I am going to be redoing a few things in my store over the next couple of months and want to try and get a better workflow.
Would anyone be willing to share there kitchen layouts? A picture would be very helpful. Thanks
That’s not bad at all. Does that one have a lift on it to tilt the dough out of the bowl? We have a Sinmag 60 that can do 100lb max batches cant image doing larger batches, I’d guess you would be able do do ~150lbs of flour
thanks for the heads up…honestly did not think of it but we do have the worktop cooler next to our 8’x30" table for overflow.
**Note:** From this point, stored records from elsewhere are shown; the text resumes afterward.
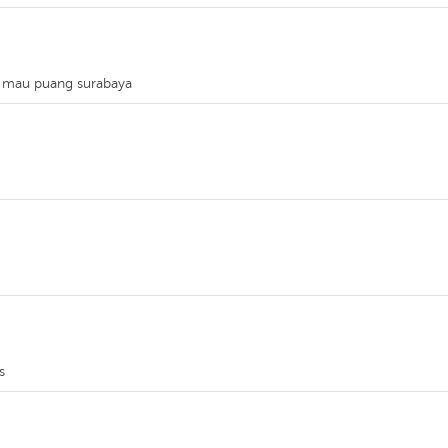
ya mau puang surabaya
s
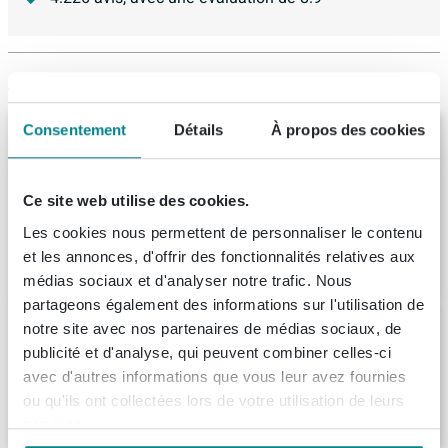
Articles similaires
Consentement
Détails
À propos des cookies
BRAUER Poignée de meuble en applique -
12,8 cm - modèle E - matériau inox -
aluminium
Ce site web utilise des cookies.
Livraison:
1 - 2 semaines
Les cookies nous permettent de personnaliser le contenu
et les annonces, d'offrir des fonctionnalités relatives aux
24,
-
médias sociaux et d'analyser notre trafic. Nous
partageons également des informations sur l'utilisation de
Loggere Poignée sanitaire adaptée Inox
notre site avec nos partenaires de médias sociaux, de
publicité et d'analyse, qui peuvent combiner celles-ci
Livraison:
sous 7 jours
avec d'autres informations que vous leur avez fournies
ou qu'ils ont collectées lors de votre utilisation de leurs
112,
99
services.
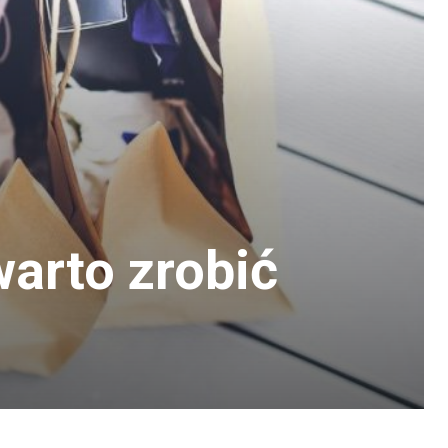
arto zrobić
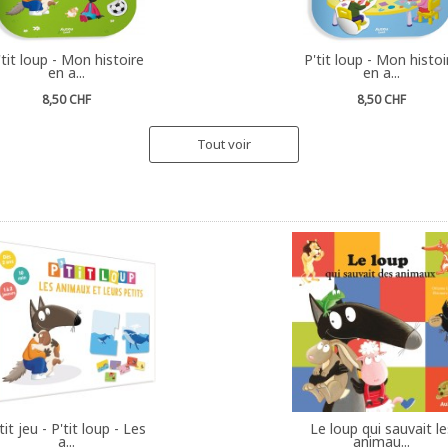
'tit loup - Mon histoire
P'tit loup - Mon histoi
en a...
en a...
8,50 CHF
8,50 CHF
Tout voir
tit jeu - P'tit loup - Les
Le loup qui sauvait le
a...
animau...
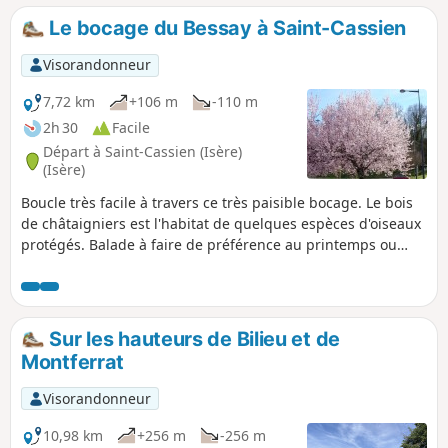
Le bocage du Bessay à Saint-Cassien
Visorandonneur
7,72 km
+106 m
-110 m
2h 30
Facile
Départ à Saint-Cassien (Isère)
(Isère)
Boucle très facile à travers ce très paisible bocage. Le bois
de châtaigniers est l'habitat de quelques espèces d'oiseaux
protégés. Balade à faire de préférence au printemps ou
dans les dernières belles journées d'automne.
Sur les hauteurs de Bilieu et de
Montferrat
Visorandonneur
10,98 km
+256 m
-256 m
My guy has been doing it for 15yrs and has a rounder so he bangs through it pretty quick.
dont wait…start looking on ebay now for a used one…bought mine approx 15yrs ago and one of the best ROI purchases I have made. Always shows up and never complains!
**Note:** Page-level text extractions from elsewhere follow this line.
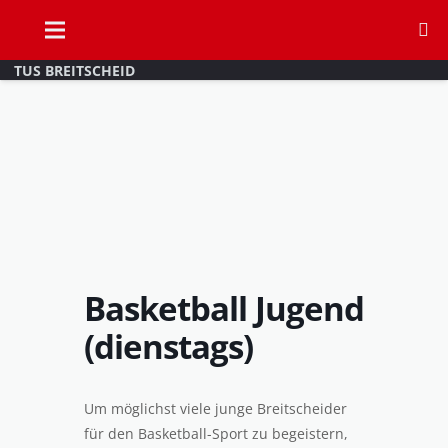
TUS BREITSCHEID
Basketball Jugend
(dienstags)
Um möglichst viele junge Breitscheider
für den Basketball-Sport zu begeistern,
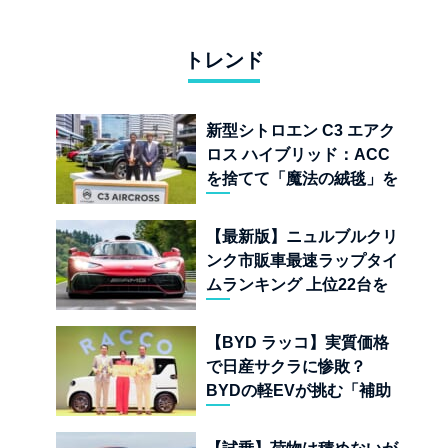
トレンド
新型シトロエン C3 エアク
ロス ハイブリッド：ACC
を捨てて「魔法の絨毯」を
手に入れたフランスの異端
児
【最新版】ニュルブルクリ
ンク市販車最速ラップタイ
ムランキング 上位22台を
一挙公開
【BYD ラッコ】実質価格
で日産サクラに惨敗？
BYDの軽EVが挑む「補助
金ドーピング」の異常な世
界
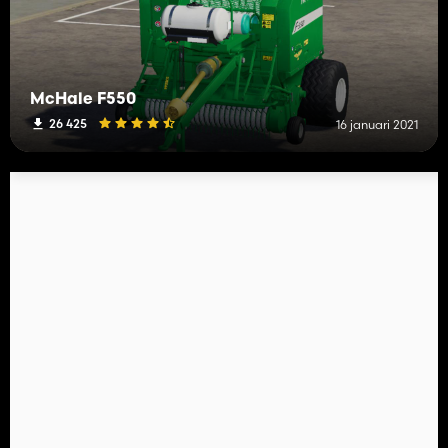
McHale F550
26 425
16 januari 2021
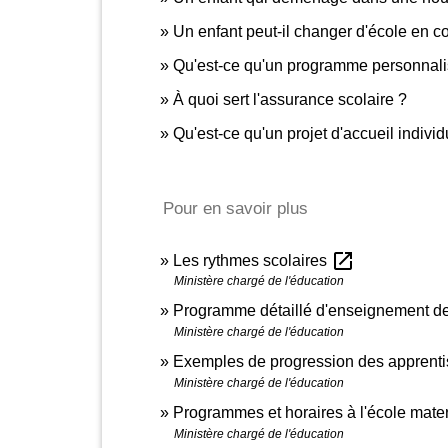
Un enfant peut-il changer d'école en c
Qu'est-ce qu'un programme personnali
À quoi sert l'assurance scolaire ?
Qu'est-ce qu'un projet d'accueil individ
Pour en savoir plus
open_in_new
Les rythmes scolaires
Ministère chargé de l'éducation
Programme détaillé d'enseignement de
Ministère chargé de l'éducation
Exemples de progression des apprenti
Ministère chargé de l'éducation
Programmes et horaires à l'école mate
Ministère chargé de l'éducation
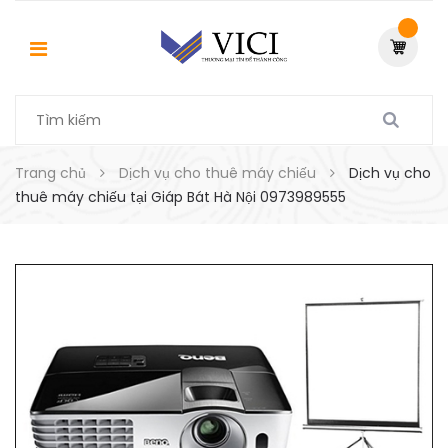
Trang chủ
Dịch vụ cho thuê máy chiếu
Dịch vụ cho
thuê máy chiếu tại Giáp Bát Hà Nội 0973989555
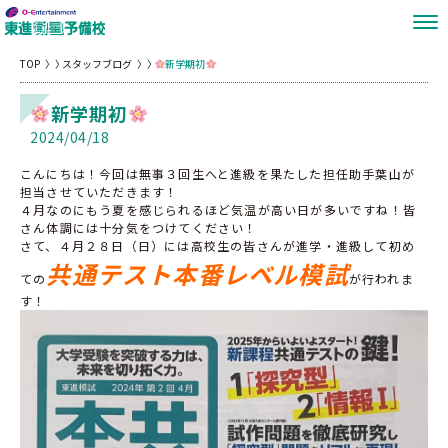
TOP
スタッフブログ
新学期初
新学期初
2024/04/18
こんにちは！今回は無事３回生へと進級を果たした担任助手葉山が
担当させていただきます！
４月なのにもう夏を感じられるほど気温が高い日が多いですね！皆
さん体調には十分気をつけてください！
さて、４月２８日（日）には高校生の皆さんが進学・進級して初め
共通テスト本番レベル模試
ての
が行われま
す！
AM Mfg R-900 RoundOMatic Dough Rounder. Minimal cleanup. I think you are confusing it with the scaler/rounder which is a pain to breakdown. Its a no brainer for a high volume shop
We were looking at one of these but the electrical requirements threw us off for a bit. Is your single 120V outlet or did you have to upgrade your electrical?
Hi famous perry. What’s the measurements for your new space. Width x depth? I’m looking for floor plan ideas for a new space. It’s a new building 60ft deep x 200 wide. Currently We are only basically a 1300 sq ft delco unit with some seating in the lobby and we are out of room to grow. Need something like your showing a drawing of.